Thoughts by Mr Creosote (25 Aug 2009) – Interpreter (Alan)
It’s every player’s nightmare: an aspiring IF author (to make matters worse, one who is related to you) asks you to beta test his game. This can be fun, but if the game is really, really bad and if you can’t really tell that to the person in question, things get ugly. Bugged is about you playing your cousin’s first attempt at writing a game, and not only is it a completely linear set of boring rooms, located in a castle of a bog-standard fantasy kingdom, but pretty much everything imaginable went wrong technically – the game is bugged to the extreme. Most of the puzzle solutions don’t work as expected and imagined by the author. So you have to find ways around those bugs. I.e. you exploit other bugs in order to progress.
Quite a clever premise, because this makes room for the best thing about the genre: requiring thinking out of the box. In most cases, the obvious (and boring) puzzle solutions are there and they are supposed to work (within the virtual game within the game). But they don’t due to bugs. So you have to fool around to still get ahead. The window is too far away and the magic fruit which are supposed to strengthen you can’t be taken? Just grab the window – as soon as it’s in your inventory, you can climb through it!

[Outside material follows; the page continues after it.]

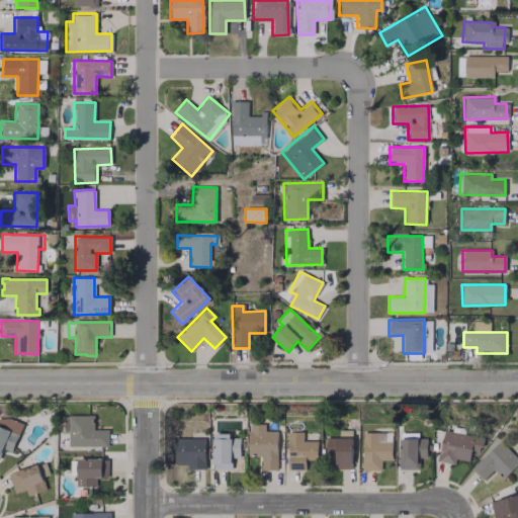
[(69,414),(94,414),(94,428),(109,428),(109,445),(69,445),(69,414)]
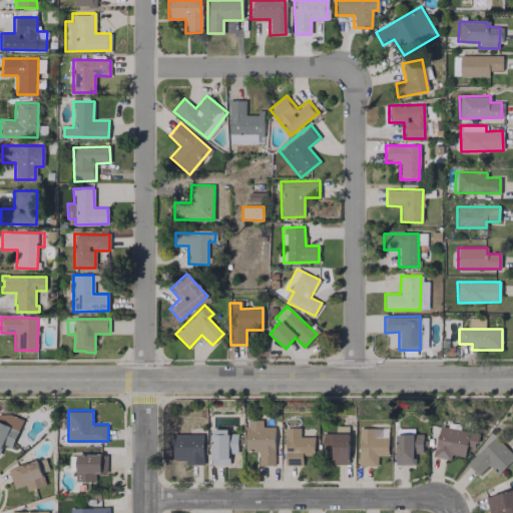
[(0,413),(9,413),(22,419),(17,429),(18,429),(10,447),(2,443),(0,447),(1,448),(0,451),(0,413)]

As hilarious as this premise might sound at first, it’s still fairly restrained by the standards of what anyone who has ever beta tested a game can imagine. Some standard bugs appear again and again, most notably the apparent confusion between static and non-static objects and the incorrect pointers to default nouns. Other typical pitfalls didn’t creep into the game. For example, there doesn’t seem to be a single case of a missing synonyms, problems of wording in general or spelling mistakes – very strange, considering the otherwise extreme sloppiness of the execution. Also, it is strange the the storyline of the game within the game isn’t all that pompous and serious. Given the circumstances and the backstory, this would have made a lot more sense than the sometimes even tongue-in-cheek remarks found here.
With the same ‘bugs’ appearing again and again, ‘workarounds’ repeat themselves pretty quickly, too. Although there are only ten rooms and chances are veteran players will whizz through them fairly quickly, it already gets a little tired within this short timeframe. Interestingly enough, the final puzzle take things up a notch again, showing how this whole idea of simulating a buggy game could have been used to varying effects, teasing the meta-game’s player’s brain cells a little more (getting confused yet?). The way it is, Bugged is a good chuckle for developers and testers alike, but not the epic lighthearted satire it could have been.